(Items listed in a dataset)

- - -

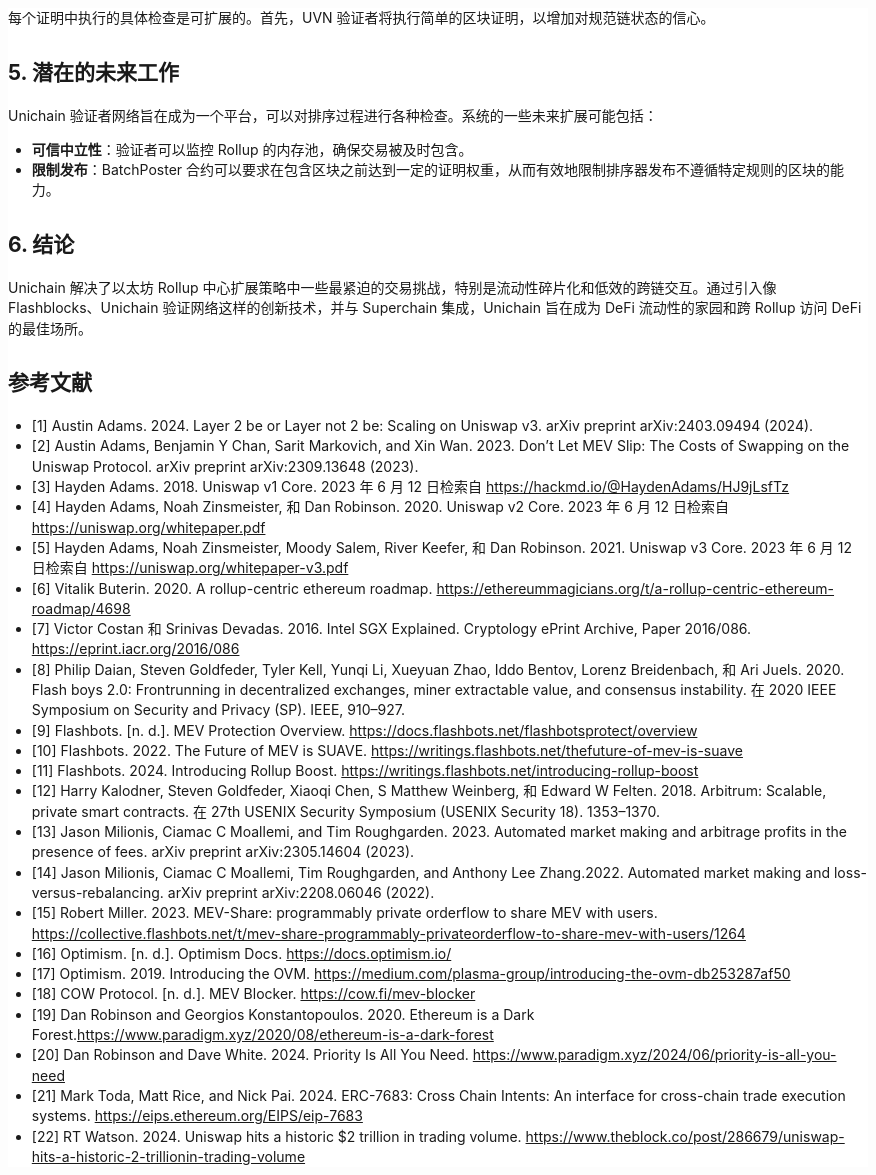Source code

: 每个证明中执行的具体检查是可扩展的。首先，UVN 验证者将执行简单的区块证明，以增加对规范链状态的信心。

## 5. 潜在的未来工作

Unichain 验证者网络旨在成为一个平台，可以对排序过程进行各种检查。系统的一些未来扩展可能包括：
- **可信中立性**：验证者可以监控 Rollup 的内存池，确保交易被及时包含。
- **限制发布**：BatchPoster 合约可以要求在包含区块之前达到一定的证明权重，从而有效地限制排序器发布不遵循特定规则的区块的能力。

## 6. 结论

Unichain 解决了以太坊 Rollup 中心扩展策略中一些最紧迫的交易挑战，特别是流动性碎片化和低效的跨链交互。通过引入像 Flashblocks、Unichain 验证网络这样的创新技术，并与 Superchain 集成，Unichain 旨在成为 DeFi 流动性的家园和跨 Rollup 访问 DeFi 的最佳场所。

## 参考文献

- [1] Austin Adams. 2024. Layer 2 be or Layer not 2 be: Scaling on Uniswap v3. arXiv preprint arXiv:2403.09494 (2024).
- [2] Austin Adams, Benjamin Y Chan, Sarit Markovich, and Xin Wan. 2023. Don’t Let MEV Slip: The Costs of Swapping on the Uniswap Protocol. arXiv preprint arXiv:2309.13648 (2023).
- [3] Hayden Adams. 2018. Uniswap v1 Core. 2023 年 6 月 12 日检索自 https://hackmd.io/@HaydenAdams/HJ9jLsfTz
- [4] Hayden Adams, Noah Zinsmeister, 和 Dan Robinson. 2020. Uniswap v2 Core. 2023 年 6 月 12 日检索自 https://uniswap.org/whitepaper.pdf
- [5] Hayden Adams, Noah Zinsmeister, Moody Salem, River Keefer, 和 Dan Robinson. 2021. Uniswap v3 Core. 2023 年 6 月 12 日检索自 https://uniswap.org/whitepaper-v3.pdf
- [6] Vitalik Buterin. 2020. A rollup-centric ethereum roadmap. https://ethereummagicians.org/t/a-rollup-centric-ethereum-roadmap/4698
- [7] Victor Costan 和 Srinivas Devadas. 2016. Intel SGX Explained. Cryptology ePrint Archive, Paper 2016/086. https://eprint.iacr.org/2016/086
- [8] Philip Daian, Steven Goldfeder, Tyler Kell, Yunqi Li, Xueyuan Zhao, Iddo Bentov, Lorenz Breidenbach, 和 Ari Juels. 2020. Flash boys 2.0: Frontrunning in decentralized exchanges, miner extractable value, and consensus instability. 在 2020 IEEE Symposium on Security and Privacy (SP). IEEE, 910–927.
- [9] Flashbots. [n. d.]. MEV Protection Overview. https://docs.flashbots.net/flashbotsprotect/overview
- [10] Flashbots. 2022. The Future of MEV is SUAVE. https://writings.flashbots.net/thefuture-of-mev-is-suave
- [11] Flashbots. 2024. Introducing Rollup Boost. https://writings.flashbots.net/introducing-rollup-boost
- [12] Harry Kalodner, Steven Goldfeder, Xiaoqi Chen, S Matthew Weinberg, 和 Edward W Felten. 2018. Arbitrum: Scalable, private smart contracts. 在 27th USENIX Security Symposium (USENIX Security 18). 1353–1370.
- [13] Jason Milionis, Ciamac C Moallemi, and Tim Roughgarden. 2023. Automated market making and arbitrage profits in the presence of fees. arXiv preprint arXiv:2305.14604 (2023).
- [14] Jason Milionis, Ciamac C Moallemi, Tim Roughgarden, and Anthony Lee Zhang.2022. Automated market making and loss-versus-rebalancing. arXiv preprint arXiv:2208.06046 (2022).
- [15] Robert Miller. 2023. MEV-Share: programmably private orderflow to share MEV with users. https://collective.flashbots.net/t/mev-share-programmably-privateorderflow-to-share-mev-with-users/1264
- [16] Optimism. [n. d.]. Optimism Docs. https://docs.optimism.io/
- [17] Optimism. 2019. Introducing the OVM. https://medium.com/plasma-group/introducing-the-ovm-db253287af50
- [18] COW Protocol. [n. d.]. MEV Blocker. https://cow.fi/mev-blocker
- [19] Dan Robinson and Georgios Konstantopoulos. 2020. Ethereum is a Dark Forest.https://www.paradigm.xyz/2020/08/ethereum-is-a-dark-forest
- [20] Dan Robinson and Dave White. 2024. Priority Is All You Need. https://www.paradigm.xyz/2024/06/priority-is-all-you-need
- [21] Mark Toda, Matt Rice, and Nick Pai. 2024. ERC-7683: Cross Chain Intents: An interface for cross-chain trade execution systems. https://eips.ethereum.org/EIPS/eip-7683
- [22] RT Watson. 2024. Uniswap hits a historic $2 trillion in trading volume. https://www.theblock.co/post/286679/uniswap-hits-a-historic-2-trillionin-trading-volume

- - -

Exercise aim
Exactly as written, give every entry again, but not the pictures.

Your response
Source code

: 每个证明中执行的具体检查是可扩展的。首先，UVN 验证者将执行简单的区块证明，以增加对规范链状态的信心。

## 5. 潜在的未来工作

Unichain 验证者网络旨在成为一个平台，可以对排序过程进行各种检查。系统的一些未来扩展可能包括：
- **可信中立性**：验证者可以监控 Rollup 的内存池，确保交易被及时包含。
- **限制发布**：BatchPoster 合约可以要求在包含区块之前达到一定的证明权重，从而有效地限制排序器发布不遵循特定规则的区块的能力。

## 6. 结论

Unichain 解决了以太坊 Rollup 中心扩展策略中一些最紧迫的交易挑战，特别是流动性碎片化和低效的跨链交互。通过引入像 Flashblocks、Unichain 验证网络这样的创新技术，并与 Superchain 集成，Unichain 旨在成为 DeFi 流动性的家园和跨 Rollup 访问 DeFi 的最佳场所。

## 参考文献

- [1] Austin Adams. 2024. Layer 2 be or Layer not 2 be: Scaling on Uniswap v3. arXiv preprint arXiv:2403.09494 (2024).
- [2] Austin Adams, Benjamin Y Chan, Sarit Markovich, and Xin Wan. 2023. Don’t Let MEV Slip: The Costs of Swapping on the Uniswap Protocol. arXiv preprint arXiv:2309.13648 (2023).
- [3] Hayden Adams. 2018. Uniswap v1 Core. 2023 年 6 月 12 日检索自 https://hackmd.io/@HaydenAdams/HJ9jLsfTz
- [4] Hayden Adams, Noah Zinsmeister, 和 Dan Robinson. 2020. Uniswap v2 Core. 2023 年 6 月 12 日检索自 https://uniswap.org/whitepaper.pdf
- [5] Hayden Adams, Noah Zinsmeister, Moody Salem, River Keefer, 和 Dan Robinson. 2021. Uniswap v3 Core. 2023 年 6 月 12 日检索自 https://uniswap.org/whitepaper-v3.pdf
- [6] Vitalik Buterin. 2020. A rollup-centric ethereum roadmap. https://ethereummagicians.org/t/a-rollup-centric-ethereum-roadmap/4698
- [7] Victor Costan 和 Srinivas Devadas. 2016. Intel SGX Explained. Cryptology ePrint Archive, Paper 2016/086. https://eprint.iacr.org/2016/086
- [8] Philip Daian, Steven Goldfeder, Tyler Kell, Yunqi Li, Xueyuan Zhao, Iddo Bentov, Lorenz Breidenbach, 和 Ari Juels. 2020. Flash boys 2.0: Frontrunning in decentralized exchanges, miner extractable value, and consensus instability. 在 2020 IEEE Symposium on Security and Privacy (SP). IEEE, 910–927.
- [9] Flashbots. [n. d.]. MEV Protection Overview. https://docs.flashbots.net/flashbotsprotect/overview
- [10] Flashbots. 2022. The Future of MEV is SUAVE. https://writings.flashbots.net/thefuture-of-mev-is-suave
- [11] Flashbots. 2024. Introducing Rollup Boost. https://writings.flashbots.net/introducing-rollup-boost
- [12] Harry Kalodner, Steven Goldfeder, Xiaoqi Chen, S Matthew Weinberg, 和 Edward W Felten. 2018. Arbitrum: Scalable, private smart contracts. 在 27th USENIX Security Symposium (USENIX Security 18). 1353–1370.
- [13] Jason Milionis, Ciamac C Moallemi, and Tim Roughgarden. 2023. Automated market making and arbitrage profits in the presence of fees. arXiv preprint arXiv:2305.14604 (2023).
- [14] Jason Milionis, Ciamac C Moallemi, Tim Roughgarden, and Anthony Lee Zhang.2022. Automated market making and loss-versus-rebalancing. arXiv preprint arXiv:2208.06046 (2022).
- [15] Robert Miller. 2023. MEV-Share: programmably private orderflow to share MEV with users. https://collective.flashbots.net/t/mev-share-programmably-privateorderflow-to-share-mev-with-users/1264
- [16] Optimism. [n. d.]. Optimism Docs. https://docs.optimism.io/
- [17] Optimism. 2019. Introducing the OVM. https://medium.com/plasma-group/introducing-the-ovm-db253287af50
- [18] COW Protocol. [n. d.]. MEV Blocker. https://cow.fi/mev-blocker
- [19] Dan Robinson and Georgios Konstantopoulos. 2020. Ethereum is a Dark Forest.https://www.paradigm.xyz/2020/08/ethereum-is-a-dark-forest
- [20] Dan Robinson and Dave White. 2024. Priority Is All You Need. https://www.paradigm.xyz/2024/06/priority-is-all-you-need
- [21] Mark Toda, Matt Rice, and Nick Pai. 2024. ERC-7683: Cross Chain Intents: An interface for cross-chain trade execution systems. https://eips.ethereum.org/EIPS/eip-7683
- [22] RT Watson. 2024. Uniswap hits a historic $2 trillion in trading volume. https://www.theblock.co/post/286679/uniswap-hits-a-historic-2-trillionin-trading-volume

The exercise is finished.